Disclaimer: This site aggregates publicly available data from official government sources (FDA, ClinicalTrials.gov, PubMed, SEC EDGAR, NMPA) for general reference only. It does NOT constitute medical advice, diagnosis, treatment recommendations, or investment advice.

FDA 510(k)

MHD TENS

K-Number: K190115 · 2019-06-19

ApplicantMinghuangda Electronic Co., Ltd.
Decision Date2019-06-19
Product CodeNUH
Advisory CommitteeNE
DecisionSubstantially Equivalent

Device Summary

MHD TENS is a medical device manufactured by Minghuangda Electronic Co., Ltd.. It received FDA 510(k) clearance on 2019-06-19 under approval number K190115. The device is classified under product code NUH. It was reviewed by the NE advisory panel. FDA Decision: Substantially Equivalent.

Frequently Asked Questions

What is the MHD TENS?

MHD TENS is a medical device that received FDA 510(k) clearance on 2019-06-19. It is manufactured by Minghuangda Electronic Co., Ltd.. The 510(k) number is K190115.

When was MHD TENS approved by the FDA?

MHD TENS received FDA 510(k) clearance on 2019-06-19, under approval number K190115.

What company makes MHD TENS?

MHD TENS is manufactured by Minghuangda Electronic Co., Ltd..

What is the FDA product code for MHD TENS?

The FDA product code for MHD TENS is NUH.

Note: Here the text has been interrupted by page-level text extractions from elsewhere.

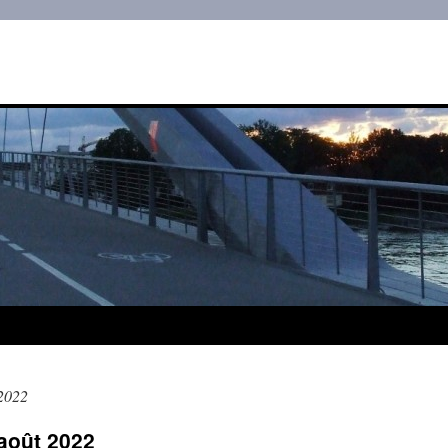
2022
’août 2022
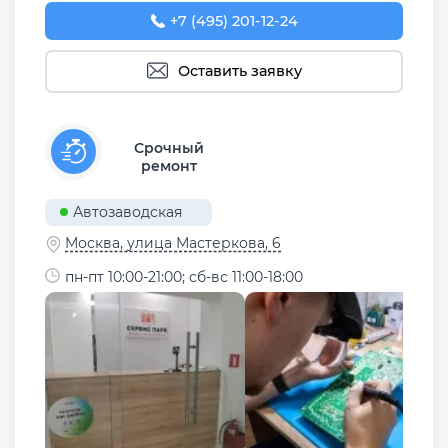
+7 (495) 201-12-24
Оставить заявку
Срочный
ремонт
Автозаводская
Москва, улица Мастеркова, 6
пн-пт 10:00-21:00; сб-вс 11:00-18:00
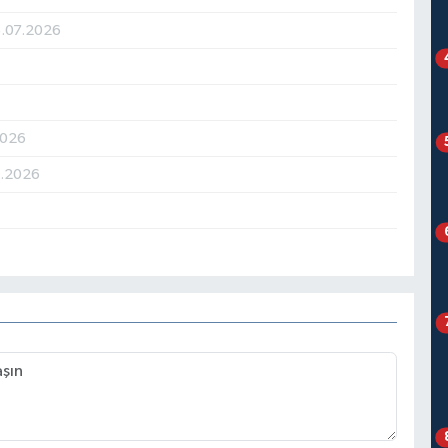
5.07.2026
2026
6.2026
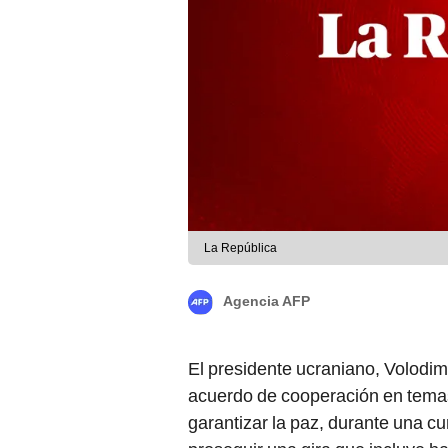
La República
Agencia AFP
El presidente ucraniano, Volodimi
acuerdo de cooperación en temas
garantizar la paz, durante una 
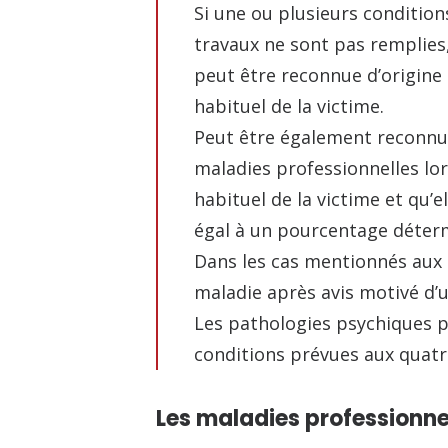
Si une ou plusieurs conditions
travaux ne sont pas remplies,
peut être reconnue d’origine p
habituel de la victime.
Peut être également reconnue
maladies professionnelles lors
habituel de la victime et qu’
égal à un pourcentage déter
Dans les cas mentionnés aux d
maladie après avis motivé d’
Les pathologies psychiques p
conditions prévues aux quatri
Les maladies professionne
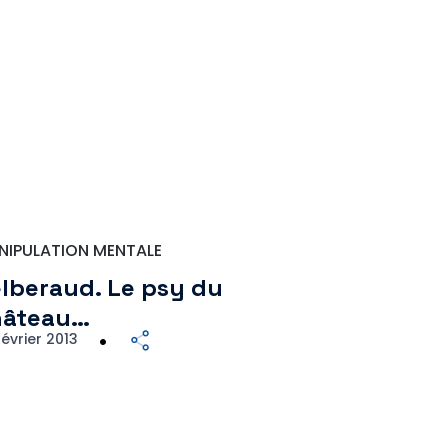
NIPULATION MENTALE
lberaud. Le psy du
hâteau…
février 2013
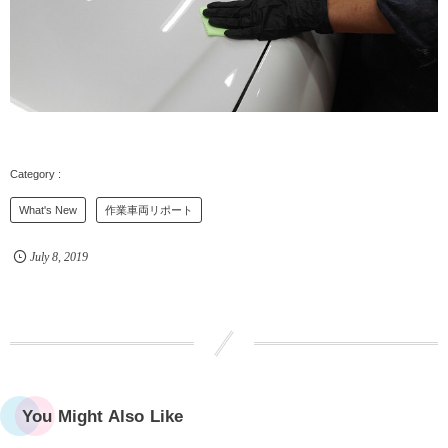
What's New
作業車両リポート
July
8
,
2019
You Might Also Like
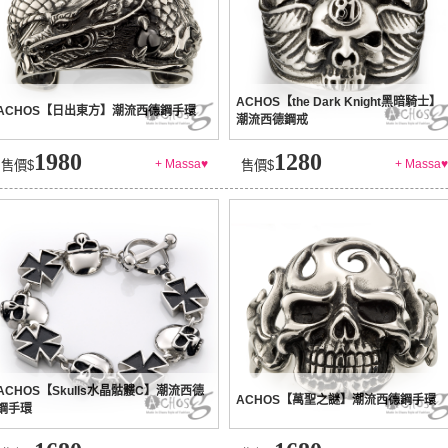
ACHOS【the Dark Knight黑暗騎士】
ACHOS【日出東方】潮流西德鋼手環
潮流西德鋼戒
1980
1280
+ Massa♥
+ Massa♥
售價$
售價$
ACHOS【Skulls水晶骷髏C】潮流西德
ACHOS【萬聖之謎】潮流西德鋼手環
鋼手環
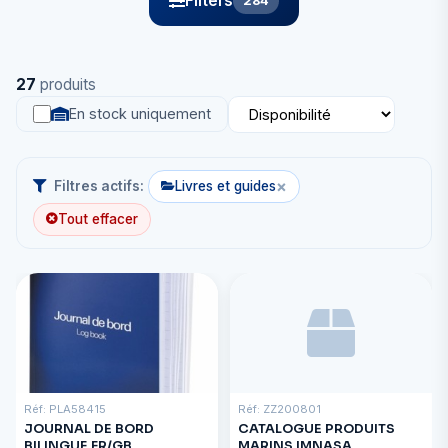
Filters
284
27
produits
En stock uniquement
×
Filtres actifs:
Livres et guides
Tout effacer
Réf: PLA58415
Réf: ZZ200801
JOURNAL DE BORD
CATALOGUE PRODUITS
BILINGUE FR/GB
MARINS IMNASA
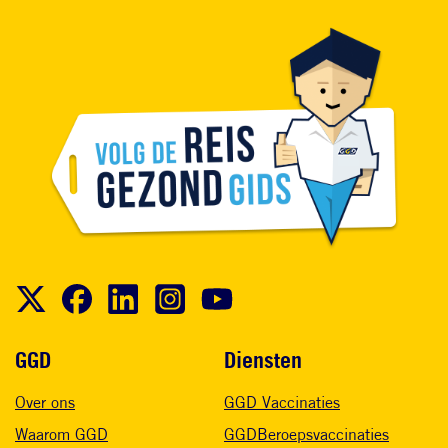
Voet
GGD
Diensten
Over ons
GGD Vaccinaties
Waarom GGD
GGDBeroepsvaccinaties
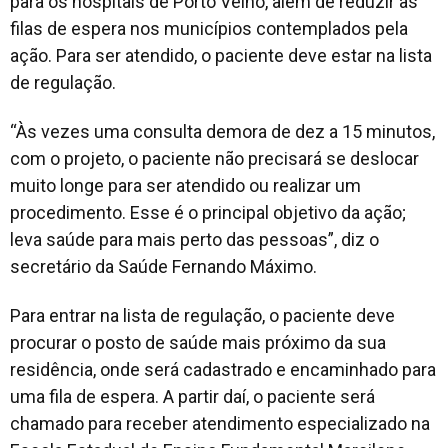
para os hospitais de Porto Velho, além de reduzir as
filas de espera nos municípios contemplados pela
ação. Para ser atendido, o paciente deve estar na lista
de regulação.
“Às vezes uma consulta demora de dez a 15 minutos,
com o projeto, o paciente não precisará se deslocar
muito longe para ser atendido ou realizar um
procedimento. Esse é o principal objetivo da ação;
leva saúde para mais perto das pessoas”, diz o
secretário da Saúde Fernando Máximo.
Para entrar na lista de regulação, o paciente deve
procurar o posto de saúde mais próximo da sua
residência, onde será cadastrado e encaminhado para
uma fila de espera. A partir daí, o paciente será
chamado para receber atendimento especializado na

Related Devices (Code: NUH)

K162630CP Relief Wand-OTCMid-America Medical Innovations, LLC K161453WELL LIFE Wireless TENS/EMS Stimulator, Models WR-2605/2605AWell-Life Healthcare Limited K160508Electronic Pulse StimulatorBeijing Choice Electronic Technololgy Co., Ltd. K161537OTC TENS Device, Model PTS-IVCounter Scientific Development (Gz), Ltd. K151995Painmaster MCT PatchNewmark, Inc. K160255HBOTC Muscle and Nerve StimulatorHb Medical, Inc.

Official Source

View on FDA Database →

Data sourced from FDA Open API. For the most current and authoritative information, always refer to the official record.